In a not-too-distant future ravaged by climate crisis, a team of scientists analyse the archival footage of farmers from the past, in an attempt to understand their connection to the land.
It’s highly unlikely that scientists of the future will look at images of an old man climbing a tree in search of seedlings, but wouldn’t that be miraculous? Gregor Božič’s great intuition transforms a documentary about farmers into true letters to posterity. A wild pear tree that seems to have appeared in the old man’s dream and told him where his lost brother was. An emotional and visceral connection to the land, to the fruits, to the seasons. The face of an old woman looking into the camera as if trying to find herself—these all become indecipherable vignettes for the people of the future, presented here as housed in capsules and devoid of emotions. (Georgiana Mușat)

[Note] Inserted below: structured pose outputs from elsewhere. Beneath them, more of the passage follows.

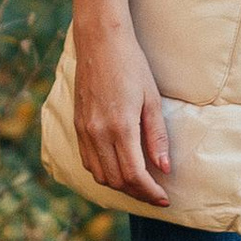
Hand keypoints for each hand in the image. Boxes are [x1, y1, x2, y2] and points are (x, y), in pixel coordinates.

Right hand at [69, 0, 170, 203]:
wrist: (99, 42)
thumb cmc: (131, 66)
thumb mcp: (152, 100)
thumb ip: (157, 136)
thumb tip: (164, 168)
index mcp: (120, 127)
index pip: (134, 175)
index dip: (150, 192)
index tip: (164, 198)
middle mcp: (98, 133)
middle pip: (116, 180)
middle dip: (137, 193)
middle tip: (155, 194)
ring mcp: (84, 130)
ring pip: (99, 175)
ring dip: (119, 185)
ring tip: (139, 184)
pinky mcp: (76, 125)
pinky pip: (87, 161)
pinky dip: (103, 172)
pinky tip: (117, 169)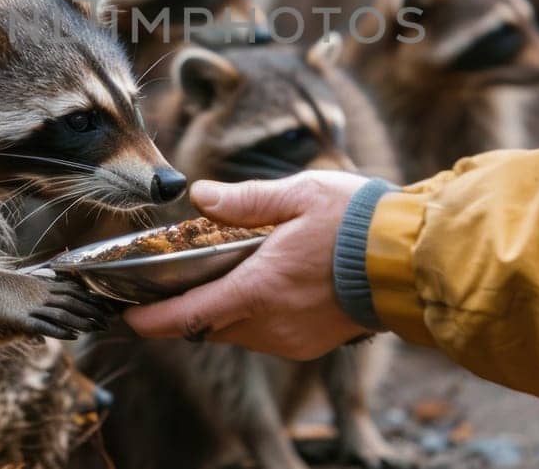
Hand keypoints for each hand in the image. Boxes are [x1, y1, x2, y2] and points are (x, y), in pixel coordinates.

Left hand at [124, 170, 373, 359]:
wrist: (410, 260)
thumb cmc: (357, 222)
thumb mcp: (299, 194)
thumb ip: (245, 200)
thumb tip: (199, 196)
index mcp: (260, 289)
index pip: (189, 316)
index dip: (153, 321)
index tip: (129, 317)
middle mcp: (271, 324)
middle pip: (208, 326)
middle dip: (186, 309)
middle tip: (171, 281)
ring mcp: (291, 340)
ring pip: (236, 332)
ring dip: (221, 309)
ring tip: (219, 273)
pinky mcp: (309, 345)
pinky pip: (263, 335)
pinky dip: (250, 314)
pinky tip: (259, 285)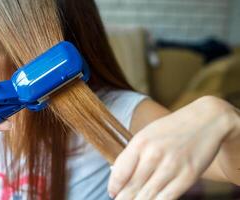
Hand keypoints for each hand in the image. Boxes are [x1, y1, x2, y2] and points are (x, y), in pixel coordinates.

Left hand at [108, 96, 234, 199]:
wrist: (205, 120)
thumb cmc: (171, 128)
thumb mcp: (147, 134)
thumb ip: (134, 154)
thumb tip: (119, 176)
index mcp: (140, 142)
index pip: (120, 172)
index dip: (114, 187)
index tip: (113, 193)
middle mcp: (154, 154)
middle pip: (132, 187)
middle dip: (124, 198)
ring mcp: (172, 166)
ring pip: (148, 196)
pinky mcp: (188, 176)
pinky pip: (167, 197)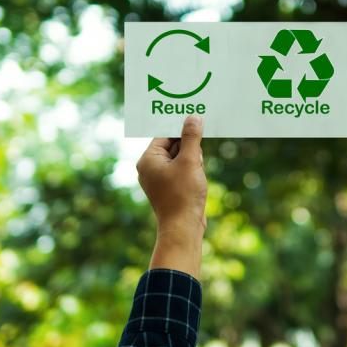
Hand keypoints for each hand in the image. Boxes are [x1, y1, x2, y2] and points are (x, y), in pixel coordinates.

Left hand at [136, 115, 207, 277]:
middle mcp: (150, 168)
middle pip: (173, 146)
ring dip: (193, 162)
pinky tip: (197, 182)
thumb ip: (191, 137)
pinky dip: (192, 172)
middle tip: (196, 162)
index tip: (197, 124)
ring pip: (180, 159)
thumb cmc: (183, 194)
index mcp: (148, 159)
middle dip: (189, 151)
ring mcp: (158, 179)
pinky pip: (182, 171)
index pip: (165, 135)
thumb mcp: (190, 161)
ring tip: (196, 176)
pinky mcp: (168, 188)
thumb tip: (193, 118)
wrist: (183, 228)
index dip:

Gregor Božič is a Slovenian director, scriptwriter & cinematographer. After graduating from film schools in Ljubljana and DFFB in Germany, Gregor enrolled in the postgraduate program at Le Fresnoy – Studio national des arts contemporains in France. His work has been presented at festivals in Cannes, Toronto, Locarno, Rotterdam, New York, Tallinn, Marseille, Nara, Shanghai, among others. As a director of photography, he has collaborated with directors from across the region, most notably with Nebojša Sljepčević, Matjaž Ivanišin, and Igor Bezinović. Since 2008, next to working on film, Gregor has also been passionately researching old and endemic fruit varieties. Collaborating with farmers from the Italo-Slovene borderland, in 2013 he planted a gene-bank orchard in Goriška Brda and wrote a book on the cultural heritage of the found varieties of the Slovene-Italian borderland.